As mentioned before, good dielectric properties of the PVP-co-PMMA were demonstrated elsewhere.30,31 In order to test the insulating properties of our PVP-co-PMMA ink formulation in solution, we printed the ink as a passivation layer on top of silver and carbon tracks to form printed carbon microelectrodes. Silver, printed with a commercial silver nanoparticle ink, served as a feedline, while carbon, printed with a homemade carbon black formulation, was used as an electrode material. Fig. 5 shows a microscopic image of a printed microelectrode passivated using the same PVP-co-PMMA ink used for bonding experiments.

Fig. 5 Microscopic image of a test electrode printed on PQA1M substrate consisting of a silver feedline (white arrow), a carbon electrode (black arrow) and an uncured PVP-co-PMMA passivation (red arrow).

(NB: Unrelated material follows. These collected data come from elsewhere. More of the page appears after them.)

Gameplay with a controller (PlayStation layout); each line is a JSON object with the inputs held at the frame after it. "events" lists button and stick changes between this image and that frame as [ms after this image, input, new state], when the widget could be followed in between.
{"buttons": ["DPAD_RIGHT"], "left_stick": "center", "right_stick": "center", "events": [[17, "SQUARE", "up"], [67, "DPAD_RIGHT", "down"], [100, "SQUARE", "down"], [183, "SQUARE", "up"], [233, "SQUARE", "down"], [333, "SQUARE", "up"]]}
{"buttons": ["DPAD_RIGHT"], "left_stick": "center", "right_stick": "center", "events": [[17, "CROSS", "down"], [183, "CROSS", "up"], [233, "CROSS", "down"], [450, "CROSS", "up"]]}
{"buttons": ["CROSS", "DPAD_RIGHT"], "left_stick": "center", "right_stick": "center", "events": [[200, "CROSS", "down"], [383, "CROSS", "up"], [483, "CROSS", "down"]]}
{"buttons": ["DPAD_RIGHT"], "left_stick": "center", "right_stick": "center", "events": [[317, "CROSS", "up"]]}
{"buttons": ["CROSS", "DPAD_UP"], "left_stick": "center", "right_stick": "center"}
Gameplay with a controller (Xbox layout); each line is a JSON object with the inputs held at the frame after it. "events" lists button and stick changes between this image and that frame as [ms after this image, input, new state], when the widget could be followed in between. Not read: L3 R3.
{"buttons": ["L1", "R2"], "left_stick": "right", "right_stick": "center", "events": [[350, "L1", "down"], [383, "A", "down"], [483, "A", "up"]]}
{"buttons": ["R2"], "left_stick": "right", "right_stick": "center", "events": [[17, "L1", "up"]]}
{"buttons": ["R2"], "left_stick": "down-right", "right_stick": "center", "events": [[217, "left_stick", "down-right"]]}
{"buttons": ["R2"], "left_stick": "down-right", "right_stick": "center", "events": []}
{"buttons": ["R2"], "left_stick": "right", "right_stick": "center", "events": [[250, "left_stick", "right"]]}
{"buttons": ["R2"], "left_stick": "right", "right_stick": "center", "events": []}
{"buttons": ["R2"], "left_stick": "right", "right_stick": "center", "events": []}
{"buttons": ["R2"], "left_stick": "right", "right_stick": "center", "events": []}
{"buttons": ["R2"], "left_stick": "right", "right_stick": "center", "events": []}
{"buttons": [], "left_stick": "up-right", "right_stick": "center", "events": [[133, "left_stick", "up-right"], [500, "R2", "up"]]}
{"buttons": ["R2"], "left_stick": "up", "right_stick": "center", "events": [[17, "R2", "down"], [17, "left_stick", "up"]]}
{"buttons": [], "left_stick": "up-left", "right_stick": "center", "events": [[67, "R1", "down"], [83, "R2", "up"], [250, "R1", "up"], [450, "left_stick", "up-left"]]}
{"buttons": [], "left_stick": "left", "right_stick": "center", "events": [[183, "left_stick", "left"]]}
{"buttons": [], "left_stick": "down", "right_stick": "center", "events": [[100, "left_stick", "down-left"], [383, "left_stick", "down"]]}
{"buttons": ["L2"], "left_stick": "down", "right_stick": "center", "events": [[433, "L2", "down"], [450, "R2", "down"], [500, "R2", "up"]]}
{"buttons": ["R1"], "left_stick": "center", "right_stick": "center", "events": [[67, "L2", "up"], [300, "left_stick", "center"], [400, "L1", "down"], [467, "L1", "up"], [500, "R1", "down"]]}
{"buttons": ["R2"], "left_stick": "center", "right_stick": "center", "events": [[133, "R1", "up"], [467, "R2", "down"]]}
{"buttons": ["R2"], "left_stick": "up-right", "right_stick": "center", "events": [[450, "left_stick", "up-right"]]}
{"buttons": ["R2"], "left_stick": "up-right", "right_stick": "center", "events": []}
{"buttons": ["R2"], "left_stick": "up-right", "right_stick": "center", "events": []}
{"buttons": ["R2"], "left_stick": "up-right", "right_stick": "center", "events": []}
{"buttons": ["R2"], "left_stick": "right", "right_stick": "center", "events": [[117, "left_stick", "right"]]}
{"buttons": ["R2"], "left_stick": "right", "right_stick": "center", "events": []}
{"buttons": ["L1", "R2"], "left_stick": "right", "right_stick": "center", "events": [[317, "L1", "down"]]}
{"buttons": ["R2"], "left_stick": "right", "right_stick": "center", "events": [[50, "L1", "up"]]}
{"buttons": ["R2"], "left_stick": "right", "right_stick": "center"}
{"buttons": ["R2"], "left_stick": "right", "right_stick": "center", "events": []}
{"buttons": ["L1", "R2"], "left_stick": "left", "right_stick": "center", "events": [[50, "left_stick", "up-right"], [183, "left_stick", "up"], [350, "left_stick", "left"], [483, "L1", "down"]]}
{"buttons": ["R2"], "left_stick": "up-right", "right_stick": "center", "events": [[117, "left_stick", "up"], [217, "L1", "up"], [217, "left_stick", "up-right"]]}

For assessment of passivation qualities in buffered solutions, electrochemical tests were carried out. Cyclic voltammetry in PBS buffer showed a typical electrochemical response with a standard redox probe (see Fig. S5†). Impedance spectroscopy showed a specific capacitance value for the carbon electrode of 4.6 μF cm−2, which is comparable to values reported previously.34 To check for possible pinholes in the passivation, negatives voltages were applied, to cause hydrogen gas generation. Down to −3 V vs. Ag/AgCl, microscopic evolution of bubbles was only observed from the electrode opening, confirming good passivation qualities of the PVP-co-PMMA ink. Biasing the electrode beyond −3 V, caused the passivation to crack and bubbles started appearing all over the conducting tracks.

Conclusions

The proposed method for printing of UV-curable adhesive and dielectric inks demonstrates a rapid facile prototyping process. It does not require access to expensive cleanroom facilities to produce a complete microfluidic device with sensing elements. To summarize, we were able to demonstrate reliable bonding of 3D-printed polymeric microfluidics to polymeric foils using inkjet printed UV-curable adhesives. Owing to inkjet printing resolution in the micrometer range,35 it is possible to pattern the adhesives with high precision (see Fig. S6†). Hence, the dielectric adhesives can act as passivation for the sensing elements on foil (e.g. inkjet printed conducting lines) and binder to the microfluidic part at the same time. Because of the patterned deposition, the problem of wicking of the microfluidic channels by uncured adhesives is also eliminated. Additionally, due to UV-curing process, low melting temperature polymers can be utilized, which would otherwise deform during the thermal bonding process. The demonstrated method showed promising results in proof-of-principle experiments, where complete sealing (no leakage of blood samples observed), strong bonding strength in the range of 70 kN m−2 and bursting pressures in the range of 100 kPa matching or exceeding those achieved by other bonding approaches were attained. Additionally, good dielectric properties of PVP-co-PMMA ink were demonstrated electrochemically with printed conducting test structures. Overall, this method is compatible with the requirements for rapid prototyping and sealing processes in microfluidics devices and passivation of active sensing elements.

Acknowledgements

The authors acknowledge the financial support from the German Research Funding (DFG) within the project SCHO 1243/3-1, Helmholtz Validation Fund within the project HVF-0034 and CAPES Foundation, Ministry of Education of Brazil within the PDSE process 10585-14-1. Additionally, the authors would like to thank Dirk Mayer and Michael Prömpers for help with the bonding strength experiments.